Taeyong watched him fondly. He watched the little frown of concentration that Doyoung wore when he really looked at a thing, or paid attention to it. He frowned at Taeyong a lot.
“I don’t think they make them special for every sport,” Taeyong said gently, taking the medal back. Baekhyun would come for it soon, once everybody had finished taking selfies with them. Nobody wanted to lose their medal because they’d left it in a club, so Baekhyun would hand them over for safekeeping before he joined them later.
“Will you come out with us?” Taeyong slipped the medal around his neck and took his phone out, turning on the camera. He turned his back to the view, and gathered Doyoung into him. Doyoung hesitated. “What?”
“Nothing,” Doyoung leaned into him, and smiled his adorable, gummy smile at the camera while Taeyong took picture after picture of them together: smiling, pouting, finger hearts, making a heart with both of their hands- Doyoung hesitated again. “Sorry,” he said, and joined his fingertips to Taeyong’s. Taeyong didn’t say anything. He suspected he knew what Doyoung was thinking. He knew the rumours that this picture would spark.
“I don’t have to post them,” Taeyong assured him. “If you’re uncomfortable.”
“Post them if you want to post them,” Doyoung insisted. “Not posting them would be even more uncomfortable.”
For the first time in his life, Taeyong realised that he wasn’t the most frightened person in a situation. But Doyoung was bearing with it.
“Talk to me,” Taeyong said, his fear finally catching up with him. There were days left of these Games. They would go home tomorrow. The Archery team was already gone. They’d left this morning and left Doyoung in a hotel in the city, hanging on for one more night to see Taeyong dive. Taeyong wanted to see the inside of that hotel later. But maybe this was the end of it. Maybe this Olympic bubble was all that was keeping them together.
“I don’t want this to be a one time thing,” Doyoung said, turning to face the view again. Taeyong hadn’t been expecting that. He blinked.

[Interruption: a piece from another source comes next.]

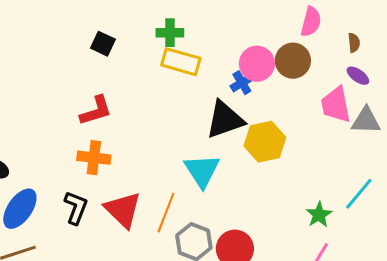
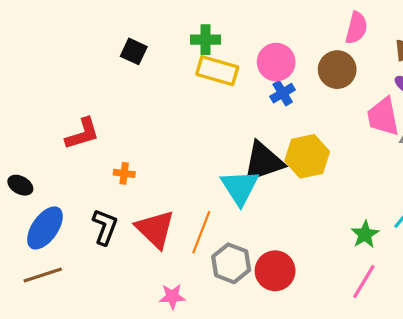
pink circle: (257, 64) -> (276, 62), moved
red L-shape: (96, 111) -> (82, 134), moved
black triangle: (225, 120) -> (263, 162), moved
orange cross: (94, 158) -> (124, 173), size x0.6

“It’s not,” he said. This wasn’t what he’d been expecting at all. Truthfully, he hadn’t allowed himself to think past the end of the games but he was certain that he was in this, whatever it was. He would take whatever Doyoung would give him. This was new for him, but it was solid. Real.

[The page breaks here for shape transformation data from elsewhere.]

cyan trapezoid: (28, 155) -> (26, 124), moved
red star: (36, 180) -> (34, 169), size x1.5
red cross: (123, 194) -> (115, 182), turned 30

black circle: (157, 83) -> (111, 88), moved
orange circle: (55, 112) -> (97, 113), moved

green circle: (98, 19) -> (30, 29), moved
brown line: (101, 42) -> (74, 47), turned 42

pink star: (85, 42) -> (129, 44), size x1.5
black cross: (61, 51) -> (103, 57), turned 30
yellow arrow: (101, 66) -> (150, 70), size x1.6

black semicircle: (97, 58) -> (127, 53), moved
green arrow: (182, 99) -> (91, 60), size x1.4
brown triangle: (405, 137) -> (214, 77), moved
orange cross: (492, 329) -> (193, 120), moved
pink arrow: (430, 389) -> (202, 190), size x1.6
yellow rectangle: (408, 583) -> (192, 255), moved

Doyoung’s lips tugged into a smile. “Lots of athletes meet at these things and they break up right after. And you can always tell, from those pictures. They didn’t mean it.”

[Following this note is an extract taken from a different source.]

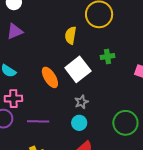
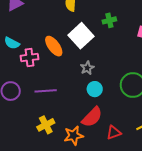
pink cross: (13, 99) -> (29, 57), moved
cyan circle: (79, 123) -> (95, 89), moved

Taeyong took his phone out, a little numb. He opened the photo slider. He held it out to Doyoung, skimming through picture after picture of them, not just from today. It had been two weeks of constant company in every spare minute they could find. Taeyong would struggle to hide how he felt, even if he wanted to. He’d told Doyoung he loved him before he’d ever gone into the pool for his final dives. “I mean it,” he said.
“I’ve never been in love before,” Doyoung said, zooming in on Taeyong’s face in one picture, of them out in the city one morning when they were both given a rest from training.
Taeyong asked, quietly. “What about now?”
Doyoung met his eyes, and the fear was gone. “Now I think I can’t say that any more.”
Taeyong was notoriously private about his private life, even amongst the diving team. He never dated publicly, and he had never returned any of the advances of people who got close to him at work, or new teammates who didn’t know better. The others had no such reservations. Jongin had been casually sleeping with one of the springboard divers for months; he was curled up with Taemin now, on one of the couches inside. Jongin was the only person in that team who even knew Taeyong all that well. The group in the apartment behind them had never so much as seen Taeyong kiss anybody.
As he backed Doyoung into the partition between their apartment and the next, as he crashed his lips into Doyoung’s with such messy intensity and feeling and love, the team could no longer say that that was true, either.